Example of a Deep Learning Network with several layers. Credit: Lamar Institute

Over the last few years, there has been an increase in development for Artificial Intelligence models, becoming more and more complex. Previously, models had an input, typically another layer, and an output layer, and dealt with discriminating simple tasks. Now, as we push the edge of innovation and science, we now have the ability for models to have several middle layers, or “hidden” layers. However, these do come with several drawbacks.

What is Deep Learning?

Before we can jump into the pros and cons, we need a set of definitions. By technicality, Deep Learning (DL) is a branch of Machine Learning (ML) which is under the umbrella term of Artificial Intelligence that has 7 different, but not exactly distinct categories. Each category in fact intertwines with each other in order to get the desired outcome. Deep Learning is a category in which a computer attempts to find a pattern within a set of data that a human could not find to sort out the information into the desired outputs.

One example of how people separate the AI field. Technically, all the red subfields can be considered deep learning. Credit: Javatpoint.

In order to achieve such a result, computers use what is formerly called an artificial neural network: a method that resembles how the human brain functions using artificial neurons. An artificial neural network uses interconnected sets of these neurons to sort out information to correctly designate it to some value. There are, at minimum, 3 sets (layers) in the Neural Network:

1) Input Layer: This is where the input goes.
a) User-Input is 7.

2) Hidden Layers: This is the place where the input goes to get classified. For example,
number “7” has a “/” and a “-” on top. The hidden layer could ask,
b) Does this input have a “(,” “|,” “\,” or a “/”? It has a “?.”
c) Some of the options for a number with a “/” is having a “-,” “o” (the circle on top for the number 9), or “o” (for the circle on the bottom for 6). Seems like it has a “-”.
*Note: this example is for two hidden layers. There could be several hundred or even just one.

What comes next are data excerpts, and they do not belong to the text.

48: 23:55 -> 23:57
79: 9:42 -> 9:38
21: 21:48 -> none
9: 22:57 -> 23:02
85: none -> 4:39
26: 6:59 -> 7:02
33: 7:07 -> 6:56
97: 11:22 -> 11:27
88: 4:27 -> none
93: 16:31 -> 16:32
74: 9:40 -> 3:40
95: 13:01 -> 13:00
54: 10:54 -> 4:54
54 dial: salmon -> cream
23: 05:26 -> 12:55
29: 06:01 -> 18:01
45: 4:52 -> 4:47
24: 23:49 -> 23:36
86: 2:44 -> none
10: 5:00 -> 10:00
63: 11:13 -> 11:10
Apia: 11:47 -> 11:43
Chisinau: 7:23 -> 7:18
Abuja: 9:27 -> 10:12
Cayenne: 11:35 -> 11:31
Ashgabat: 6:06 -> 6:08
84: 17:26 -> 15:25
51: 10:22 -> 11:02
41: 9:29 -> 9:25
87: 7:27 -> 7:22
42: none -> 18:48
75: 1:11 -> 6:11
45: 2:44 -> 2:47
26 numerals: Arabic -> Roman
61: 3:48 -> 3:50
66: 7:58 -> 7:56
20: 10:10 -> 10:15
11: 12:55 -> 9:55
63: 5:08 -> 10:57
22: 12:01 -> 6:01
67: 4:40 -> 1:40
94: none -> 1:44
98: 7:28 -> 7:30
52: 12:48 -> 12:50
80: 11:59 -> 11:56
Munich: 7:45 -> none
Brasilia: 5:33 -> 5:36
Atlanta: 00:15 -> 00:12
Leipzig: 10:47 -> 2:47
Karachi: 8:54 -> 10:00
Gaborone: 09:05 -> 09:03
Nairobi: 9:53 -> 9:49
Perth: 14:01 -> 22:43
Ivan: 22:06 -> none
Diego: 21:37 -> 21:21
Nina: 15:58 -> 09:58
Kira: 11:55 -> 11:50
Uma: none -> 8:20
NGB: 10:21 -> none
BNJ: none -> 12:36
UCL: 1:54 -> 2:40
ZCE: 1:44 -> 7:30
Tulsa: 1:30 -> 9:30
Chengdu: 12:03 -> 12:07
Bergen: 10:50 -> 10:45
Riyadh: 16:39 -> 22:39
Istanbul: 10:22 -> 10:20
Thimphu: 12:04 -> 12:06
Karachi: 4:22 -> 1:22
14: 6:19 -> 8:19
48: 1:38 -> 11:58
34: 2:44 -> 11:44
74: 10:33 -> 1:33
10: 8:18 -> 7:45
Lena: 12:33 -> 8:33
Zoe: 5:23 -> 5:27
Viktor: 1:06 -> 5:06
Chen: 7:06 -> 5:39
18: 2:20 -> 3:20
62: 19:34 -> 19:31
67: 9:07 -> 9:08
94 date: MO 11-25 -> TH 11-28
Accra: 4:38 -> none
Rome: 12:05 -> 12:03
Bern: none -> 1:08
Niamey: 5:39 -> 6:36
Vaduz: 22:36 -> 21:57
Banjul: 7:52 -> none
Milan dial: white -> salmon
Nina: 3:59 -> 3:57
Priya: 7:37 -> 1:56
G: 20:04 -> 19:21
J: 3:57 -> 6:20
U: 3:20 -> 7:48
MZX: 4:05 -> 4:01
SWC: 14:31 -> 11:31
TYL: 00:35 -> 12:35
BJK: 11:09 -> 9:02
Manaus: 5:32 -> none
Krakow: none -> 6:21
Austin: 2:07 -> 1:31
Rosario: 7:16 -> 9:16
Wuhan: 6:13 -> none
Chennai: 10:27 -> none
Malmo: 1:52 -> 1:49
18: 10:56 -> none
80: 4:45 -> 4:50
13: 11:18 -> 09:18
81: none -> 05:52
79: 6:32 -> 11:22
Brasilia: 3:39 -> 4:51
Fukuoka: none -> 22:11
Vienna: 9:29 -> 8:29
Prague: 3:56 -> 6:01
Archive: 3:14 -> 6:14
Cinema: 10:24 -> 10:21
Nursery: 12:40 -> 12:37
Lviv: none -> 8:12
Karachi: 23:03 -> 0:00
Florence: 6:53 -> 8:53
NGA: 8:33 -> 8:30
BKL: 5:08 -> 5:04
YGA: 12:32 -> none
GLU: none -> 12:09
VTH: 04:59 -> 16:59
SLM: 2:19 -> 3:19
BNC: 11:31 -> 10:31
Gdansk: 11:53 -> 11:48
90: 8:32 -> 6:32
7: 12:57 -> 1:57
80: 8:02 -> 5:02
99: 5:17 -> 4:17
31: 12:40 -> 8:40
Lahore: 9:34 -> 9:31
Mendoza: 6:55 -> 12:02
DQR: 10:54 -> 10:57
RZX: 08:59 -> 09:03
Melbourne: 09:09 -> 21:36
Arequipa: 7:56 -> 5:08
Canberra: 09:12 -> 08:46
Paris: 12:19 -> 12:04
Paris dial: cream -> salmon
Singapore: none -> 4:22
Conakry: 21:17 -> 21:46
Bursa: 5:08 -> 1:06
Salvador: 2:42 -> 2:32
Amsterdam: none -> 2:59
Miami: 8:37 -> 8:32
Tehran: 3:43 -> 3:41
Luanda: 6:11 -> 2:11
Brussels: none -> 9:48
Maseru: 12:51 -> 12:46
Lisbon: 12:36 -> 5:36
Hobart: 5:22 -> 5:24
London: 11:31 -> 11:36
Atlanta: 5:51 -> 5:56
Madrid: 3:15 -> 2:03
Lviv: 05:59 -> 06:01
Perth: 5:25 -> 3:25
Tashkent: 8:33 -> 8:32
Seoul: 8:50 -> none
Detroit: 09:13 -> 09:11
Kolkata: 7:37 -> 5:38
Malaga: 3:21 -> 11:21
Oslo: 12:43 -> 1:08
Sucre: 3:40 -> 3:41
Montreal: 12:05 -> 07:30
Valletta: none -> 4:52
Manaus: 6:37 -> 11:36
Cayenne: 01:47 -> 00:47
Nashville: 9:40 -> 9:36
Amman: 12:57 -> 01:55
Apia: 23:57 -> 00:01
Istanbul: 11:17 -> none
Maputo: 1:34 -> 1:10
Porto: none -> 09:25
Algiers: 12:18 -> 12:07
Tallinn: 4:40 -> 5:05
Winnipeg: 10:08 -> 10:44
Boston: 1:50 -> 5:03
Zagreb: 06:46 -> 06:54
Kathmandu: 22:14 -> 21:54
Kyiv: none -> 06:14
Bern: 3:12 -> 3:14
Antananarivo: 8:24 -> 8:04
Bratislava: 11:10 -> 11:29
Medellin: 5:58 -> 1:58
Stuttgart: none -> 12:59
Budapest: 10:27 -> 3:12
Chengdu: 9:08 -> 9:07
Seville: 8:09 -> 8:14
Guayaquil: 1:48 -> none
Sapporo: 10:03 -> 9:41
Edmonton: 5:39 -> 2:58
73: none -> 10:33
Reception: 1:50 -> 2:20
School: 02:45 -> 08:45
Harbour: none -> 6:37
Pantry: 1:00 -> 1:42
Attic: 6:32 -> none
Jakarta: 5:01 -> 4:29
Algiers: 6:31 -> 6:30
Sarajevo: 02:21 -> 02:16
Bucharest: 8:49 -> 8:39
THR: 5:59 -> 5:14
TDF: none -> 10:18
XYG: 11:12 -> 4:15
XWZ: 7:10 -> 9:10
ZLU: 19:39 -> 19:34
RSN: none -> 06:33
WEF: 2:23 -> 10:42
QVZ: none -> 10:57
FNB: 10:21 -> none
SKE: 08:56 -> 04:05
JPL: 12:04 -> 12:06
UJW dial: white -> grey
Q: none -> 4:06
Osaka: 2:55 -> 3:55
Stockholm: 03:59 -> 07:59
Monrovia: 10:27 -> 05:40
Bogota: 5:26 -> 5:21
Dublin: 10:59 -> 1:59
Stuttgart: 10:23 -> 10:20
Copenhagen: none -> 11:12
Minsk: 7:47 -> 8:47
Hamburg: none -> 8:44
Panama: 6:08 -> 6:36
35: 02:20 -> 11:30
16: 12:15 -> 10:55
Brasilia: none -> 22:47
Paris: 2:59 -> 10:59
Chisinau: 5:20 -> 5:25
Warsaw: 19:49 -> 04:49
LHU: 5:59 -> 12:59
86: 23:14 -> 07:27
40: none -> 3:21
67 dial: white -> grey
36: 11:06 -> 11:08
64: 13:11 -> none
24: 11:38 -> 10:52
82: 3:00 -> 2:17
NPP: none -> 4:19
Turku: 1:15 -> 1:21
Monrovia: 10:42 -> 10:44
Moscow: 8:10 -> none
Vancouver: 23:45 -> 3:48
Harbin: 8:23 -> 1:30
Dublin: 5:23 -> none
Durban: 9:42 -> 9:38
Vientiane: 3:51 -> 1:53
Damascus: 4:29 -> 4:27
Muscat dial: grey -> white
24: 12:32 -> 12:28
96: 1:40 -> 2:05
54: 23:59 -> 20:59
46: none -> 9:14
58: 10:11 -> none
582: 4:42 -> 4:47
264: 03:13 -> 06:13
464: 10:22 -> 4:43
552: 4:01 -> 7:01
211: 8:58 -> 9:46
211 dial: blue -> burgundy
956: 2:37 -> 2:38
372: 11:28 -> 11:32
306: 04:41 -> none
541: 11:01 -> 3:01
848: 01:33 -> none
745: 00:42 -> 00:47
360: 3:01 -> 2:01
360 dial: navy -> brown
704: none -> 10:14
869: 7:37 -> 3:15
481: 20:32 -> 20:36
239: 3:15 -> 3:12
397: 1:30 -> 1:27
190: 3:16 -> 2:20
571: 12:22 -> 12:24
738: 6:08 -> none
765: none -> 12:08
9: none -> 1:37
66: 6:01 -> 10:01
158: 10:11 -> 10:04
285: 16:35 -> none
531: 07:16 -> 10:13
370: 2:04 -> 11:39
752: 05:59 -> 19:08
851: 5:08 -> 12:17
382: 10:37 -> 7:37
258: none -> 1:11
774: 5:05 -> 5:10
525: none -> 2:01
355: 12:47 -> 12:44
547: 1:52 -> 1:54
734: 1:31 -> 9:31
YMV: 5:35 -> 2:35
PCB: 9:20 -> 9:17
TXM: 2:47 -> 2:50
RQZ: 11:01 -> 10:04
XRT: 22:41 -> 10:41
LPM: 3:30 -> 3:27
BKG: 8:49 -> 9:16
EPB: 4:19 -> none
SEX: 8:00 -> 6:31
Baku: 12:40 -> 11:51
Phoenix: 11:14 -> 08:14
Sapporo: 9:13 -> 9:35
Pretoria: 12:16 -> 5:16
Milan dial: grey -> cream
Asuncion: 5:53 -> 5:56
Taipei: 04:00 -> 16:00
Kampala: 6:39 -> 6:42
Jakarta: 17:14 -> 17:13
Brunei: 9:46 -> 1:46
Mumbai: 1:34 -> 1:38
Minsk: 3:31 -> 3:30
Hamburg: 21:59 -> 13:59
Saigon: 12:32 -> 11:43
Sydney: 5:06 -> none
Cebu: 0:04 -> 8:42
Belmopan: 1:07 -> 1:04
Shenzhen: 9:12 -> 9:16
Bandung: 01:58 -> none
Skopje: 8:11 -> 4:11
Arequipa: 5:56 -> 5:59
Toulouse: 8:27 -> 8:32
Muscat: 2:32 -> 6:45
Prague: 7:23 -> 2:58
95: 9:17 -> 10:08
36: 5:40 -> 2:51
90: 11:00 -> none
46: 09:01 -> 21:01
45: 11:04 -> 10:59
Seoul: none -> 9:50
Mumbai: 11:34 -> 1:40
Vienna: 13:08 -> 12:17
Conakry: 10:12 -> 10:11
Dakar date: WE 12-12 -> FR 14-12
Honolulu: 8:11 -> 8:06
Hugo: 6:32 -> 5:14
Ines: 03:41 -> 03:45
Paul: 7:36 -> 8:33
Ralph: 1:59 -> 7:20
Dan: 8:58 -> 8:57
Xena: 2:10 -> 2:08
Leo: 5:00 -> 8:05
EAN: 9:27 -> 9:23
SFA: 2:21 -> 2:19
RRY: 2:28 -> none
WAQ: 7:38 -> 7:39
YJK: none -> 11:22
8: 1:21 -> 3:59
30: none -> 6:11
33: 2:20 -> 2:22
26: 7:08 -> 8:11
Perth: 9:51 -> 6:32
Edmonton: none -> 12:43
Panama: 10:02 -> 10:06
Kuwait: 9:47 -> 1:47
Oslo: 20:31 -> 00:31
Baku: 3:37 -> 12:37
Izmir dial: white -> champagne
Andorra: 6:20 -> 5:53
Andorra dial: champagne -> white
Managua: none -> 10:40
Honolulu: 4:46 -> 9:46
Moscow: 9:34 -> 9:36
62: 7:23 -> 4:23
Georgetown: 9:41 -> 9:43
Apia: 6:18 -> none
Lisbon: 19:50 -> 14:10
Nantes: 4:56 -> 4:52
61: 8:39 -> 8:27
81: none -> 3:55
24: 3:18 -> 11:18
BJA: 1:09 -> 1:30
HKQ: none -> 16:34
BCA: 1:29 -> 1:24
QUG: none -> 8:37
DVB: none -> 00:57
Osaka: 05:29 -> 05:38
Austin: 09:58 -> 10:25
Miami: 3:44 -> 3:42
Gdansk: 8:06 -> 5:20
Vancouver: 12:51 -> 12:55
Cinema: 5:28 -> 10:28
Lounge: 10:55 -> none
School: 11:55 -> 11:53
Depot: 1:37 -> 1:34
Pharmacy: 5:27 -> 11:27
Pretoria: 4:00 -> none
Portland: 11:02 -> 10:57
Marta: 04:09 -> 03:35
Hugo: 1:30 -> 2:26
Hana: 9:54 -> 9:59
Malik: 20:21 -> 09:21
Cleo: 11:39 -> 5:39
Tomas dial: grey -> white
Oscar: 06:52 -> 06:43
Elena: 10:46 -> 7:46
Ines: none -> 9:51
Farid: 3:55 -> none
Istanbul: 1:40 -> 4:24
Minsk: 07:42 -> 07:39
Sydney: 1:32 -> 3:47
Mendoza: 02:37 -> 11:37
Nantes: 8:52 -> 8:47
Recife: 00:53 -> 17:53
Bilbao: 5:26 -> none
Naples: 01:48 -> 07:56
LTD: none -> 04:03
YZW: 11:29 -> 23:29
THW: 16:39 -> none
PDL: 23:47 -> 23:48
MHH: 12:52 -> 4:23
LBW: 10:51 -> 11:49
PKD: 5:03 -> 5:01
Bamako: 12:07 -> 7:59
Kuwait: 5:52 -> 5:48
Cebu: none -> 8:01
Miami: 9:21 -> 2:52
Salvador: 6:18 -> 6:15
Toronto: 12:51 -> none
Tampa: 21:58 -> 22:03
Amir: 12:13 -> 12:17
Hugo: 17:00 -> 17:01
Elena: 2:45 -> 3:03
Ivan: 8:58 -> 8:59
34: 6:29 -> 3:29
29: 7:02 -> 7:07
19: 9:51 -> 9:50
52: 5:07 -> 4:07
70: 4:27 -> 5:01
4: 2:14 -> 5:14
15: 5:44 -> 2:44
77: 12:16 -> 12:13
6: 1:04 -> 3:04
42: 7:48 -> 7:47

3) Output Layer: Like the name suggests, what is the value of the input?
d) It has a “/” and a “-,” therefore, it must be a “7.”

Humans first provide labeled training data in which the network learns some manner to differentiate between it. Humans then tell the computer whether it is right or wrong. This is called “supervised learning.” The other method is “unsupervised learning” where the computer is given unlabeled data and it must find patterns from it by itself.

However, the computers do not know the right steps for the network, so the networks undergo a process called “backpropagation.” Backpropagation is a step in which the computer uses what was to be the actual value and accordingly updates the weights and parameters to get the hoped output.

DL vs. ML

ML: Uses human intervention to tell the computer what/how to differentiate something. You use an explicit model to make/perform a task.
DL: Makes the computer find out the pattern within a set of data. Humans may necessarily not be able to recognize the patterns, but a computer could find it by itself with just the right amount of data.

Pros and Cons

Pros

1) Performance. Once trained for long enough, a neural network with the use of several GPUs and CPUs could do complex math equations that would take humans a long time.

2) Scaling. It can be scaled into taking in more inputs to process more and more.

3) Learning Capability. Automatically adapts to new things that aren’t in the dataset (e.g. a new word is given to it –> understand it and put it in its dataset). This is also known under the term supervised learning.

Cons

1) Data. Is really good with unstructured data (stuff that does not reside in some strict row by column way) but requires a ton of it.

2) Computational Power. More expensive to use. You need a high-level GPU in most cases because of the amount of cores it takes to run.

3) Training Time. It takes a ton of time to train it! Especially when you use more data + needs to be filtered out more in order to get a precise answer.

4) Overfitting. The computer’s ability to predict the correct output to its dataset gets so good that when new data is introduced, it becomes difficult to interpret the new data correctly.

Examples

1) Linear Regression: Finding the line of best fit with multiple data points that may not be “strictly” correlated with each other. Here’s what I mean,

How To Run Linear Regressions In Python Scikit-learn - ActiveStateCredit: ActiveState

In our instance, we have two weights that can change in order to best fit this line.
We would change these (maybe make the intercept 3 and the slope 4) and see if they fit the line. If they don’t, you continue working on it until you can make it better.

Fun Fact: Rumor has it that ChatGPT 4 has around 1.76 trillion weights/parameters (the decoder). Still, just because you have a ton of weights doesn’t mean it’ll be good. This is where overfitting becomes an issue for models.

2) Natural Language Processing: In order to process and understand human content, Deep Learning Algorithms have to undergo rigorous testing in order to process, understand, and output an actual answer.

3) Medical Diagnostic Technologies: Giving computers the data of patients with and without a certain disease, could they identify it? In fact, they could, and found patterns that us humans could not find ourselves. For example, computers have used x-rays of patients rib cage area to conclude if they have COVID or not.

3) Computer Vision: Using DL Neural Networks, computers could learn how to “see” and identify things that we automatically see and understand. Car’s autopilot abilities are an example of this.